Description of the task
From the backup and restore page, list every data source named under "Data Sources," each with the description given for it.

Backup and Restore¶
Comprehensive backup and restore strategy for the RCIIS DevOps platform, ensuring data protection and disaster recovery capabilities.
Overview¶
The backup strategy covers all critical components including databases, persistent volumes, configuration data, and secrets.
Backup Components¶
Data Sources¶
- Application Databases: SQL Server data and transaction logs
- Persistent Volumes: Application data and file storage
- Configuration Data: Kubernetes manifests and configurations
- Secrets: Encrypted secrets and certificates
- Kafka Topics: Message queue data and offsets
Backup Types¶
- Full Backups: Complete data snapshots
- Incremental Backups: Changed data only
- Transaction Log Backups: Database transaction logs
- Configuration Backups: Git repository snapshots
Database Backup¶
SQL Server Backup Strategy¶
# Database backup job
apiVersion: batch/v1
kind: CronJob
metadata:
name: mssql-backup
namespace: database
spec:
schedule: "0 2 * * *" # Daily at 2 AM
jobTemplate:
spec:
template:
spec:
containers:
- name: backup
image: mcr.microsoft.com/mssql-tools
command:
- /bin/bash
- -c
- |
sqlcmd -S mssql-service -U sa -P $SA_PASSWORD \
-Q "BACKUP DATABASE [NucleusDB] TO DISK = '/backup/nucleus_$(date +%Y%m%d_%H%M%S).bak'"
env:
- name: SA_PASSWORD
valueFrom:
secretKeyRef:
name: mssql-secret
key: password
volumeMounts:
- name: backup-storage
mountPath: /backup
volumes:
- name: backup-storage
persistentVolumeClaim:
claimName: backup-pvc
restartPolicy: OnFailure
Automated Backup Verification¶
# Backup verification script
#!/bin/bash
BACKUP_FILE="/backup/nucleus_$(date +%Y%m%d)*.bak"
VERIFY_RESULT=$(sqlcmd -S mssql-service -U sa -P $SA_PASSWORD \
-Q "RESTORE VERIFYONLY FROM DISK = '$BACKUP_FILE'" -h -1)
if [[ $VERIFY_RESULT == *"successfully processed"* ]]; then
echo "Backup verification successful"
# Send success notification
curl -X POST $SLACK_WEBHOOK -d '{"text":"Database backup verified successfully"}'
else
echo "Backup verification failed"

Listed records
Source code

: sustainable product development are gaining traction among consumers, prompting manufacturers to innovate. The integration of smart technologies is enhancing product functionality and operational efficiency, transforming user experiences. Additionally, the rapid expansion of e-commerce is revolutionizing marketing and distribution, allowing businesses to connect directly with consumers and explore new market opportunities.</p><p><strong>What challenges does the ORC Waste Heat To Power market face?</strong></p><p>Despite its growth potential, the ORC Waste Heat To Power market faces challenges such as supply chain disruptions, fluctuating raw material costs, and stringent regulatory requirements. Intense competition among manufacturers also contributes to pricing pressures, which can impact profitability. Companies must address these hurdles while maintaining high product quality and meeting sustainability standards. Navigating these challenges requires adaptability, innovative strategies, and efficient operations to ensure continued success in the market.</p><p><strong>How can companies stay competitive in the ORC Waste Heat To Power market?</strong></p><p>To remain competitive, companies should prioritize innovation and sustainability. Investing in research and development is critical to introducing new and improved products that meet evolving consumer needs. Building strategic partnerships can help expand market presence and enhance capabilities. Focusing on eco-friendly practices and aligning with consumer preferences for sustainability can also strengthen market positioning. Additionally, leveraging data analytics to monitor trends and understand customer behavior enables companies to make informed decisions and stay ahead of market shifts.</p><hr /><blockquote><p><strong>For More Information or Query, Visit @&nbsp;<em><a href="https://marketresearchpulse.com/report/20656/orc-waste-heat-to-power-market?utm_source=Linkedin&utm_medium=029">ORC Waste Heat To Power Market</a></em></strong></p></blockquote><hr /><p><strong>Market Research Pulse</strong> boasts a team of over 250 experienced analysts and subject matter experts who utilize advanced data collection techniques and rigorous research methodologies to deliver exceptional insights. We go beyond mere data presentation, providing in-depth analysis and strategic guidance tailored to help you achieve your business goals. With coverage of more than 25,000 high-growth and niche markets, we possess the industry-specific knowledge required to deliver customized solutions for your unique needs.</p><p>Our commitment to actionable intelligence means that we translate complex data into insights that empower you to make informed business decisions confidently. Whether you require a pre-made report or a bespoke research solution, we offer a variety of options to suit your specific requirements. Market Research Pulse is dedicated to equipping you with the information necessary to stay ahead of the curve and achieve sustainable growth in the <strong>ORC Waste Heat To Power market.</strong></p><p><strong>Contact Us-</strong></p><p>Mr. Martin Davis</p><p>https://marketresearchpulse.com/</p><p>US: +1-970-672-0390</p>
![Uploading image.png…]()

--

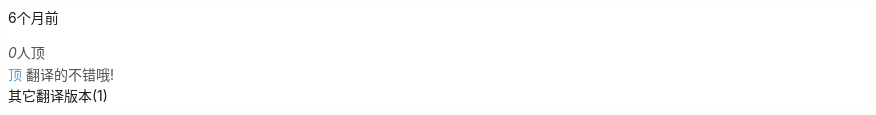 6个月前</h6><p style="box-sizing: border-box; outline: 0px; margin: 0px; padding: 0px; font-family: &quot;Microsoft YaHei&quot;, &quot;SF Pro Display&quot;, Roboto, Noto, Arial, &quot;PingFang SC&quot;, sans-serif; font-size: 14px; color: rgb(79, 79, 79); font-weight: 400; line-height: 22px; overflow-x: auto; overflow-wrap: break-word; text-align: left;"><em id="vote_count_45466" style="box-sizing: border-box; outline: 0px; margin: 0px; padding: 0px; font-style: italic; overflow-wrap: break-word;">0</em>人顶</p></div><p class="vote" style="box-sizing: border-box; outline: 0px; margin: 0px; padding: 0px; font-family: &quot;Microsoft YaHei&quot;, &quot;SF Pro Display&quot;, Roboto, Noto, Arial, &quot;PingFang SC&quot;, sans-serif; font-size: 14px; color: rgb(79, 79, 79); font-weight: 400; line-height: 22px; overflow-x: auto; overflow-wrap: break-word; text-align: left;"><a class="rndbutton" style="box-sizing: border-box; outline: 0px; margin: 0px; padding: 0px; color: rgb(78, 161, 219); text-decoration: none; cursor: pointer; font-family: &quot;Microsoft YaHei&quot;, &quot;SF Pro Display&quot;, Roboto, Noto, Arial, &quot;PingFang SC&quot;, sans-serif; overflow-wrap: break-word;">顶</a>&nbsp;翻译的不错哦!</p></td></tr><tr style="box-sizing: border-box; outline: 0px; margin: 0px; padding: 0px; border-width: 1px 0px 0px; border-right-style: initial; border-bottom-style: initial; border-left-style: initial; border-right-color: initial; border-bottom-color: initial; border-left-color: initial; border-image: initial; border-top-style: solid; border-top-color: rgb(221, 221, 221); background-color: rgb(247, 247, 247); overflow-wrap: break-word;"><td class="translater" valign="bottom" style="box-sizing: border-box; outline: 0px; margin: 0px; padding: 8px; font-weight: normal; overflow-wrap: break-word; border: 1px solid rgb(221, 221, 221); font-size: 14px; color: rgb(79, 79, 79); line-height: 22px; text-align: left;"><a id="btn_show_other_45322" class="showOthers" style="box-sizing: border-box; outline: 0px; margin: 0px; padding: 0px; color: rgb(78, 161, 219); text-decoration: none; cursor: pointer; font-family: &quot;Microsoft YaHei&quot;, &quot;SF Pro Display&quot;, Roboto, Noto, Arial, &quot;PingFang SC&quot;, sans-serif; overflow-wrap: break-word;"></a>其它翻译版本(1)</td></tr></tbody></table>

Answer space
- Application Databases: SQL Server data and transaction logs
- Persistent Volumes: Application data and file storage
- Configuration Data: Kubernetes manifests and configurations
- Secrets: Encrypted secrets and certificates
- Kafka Topics: Message queue data and offsets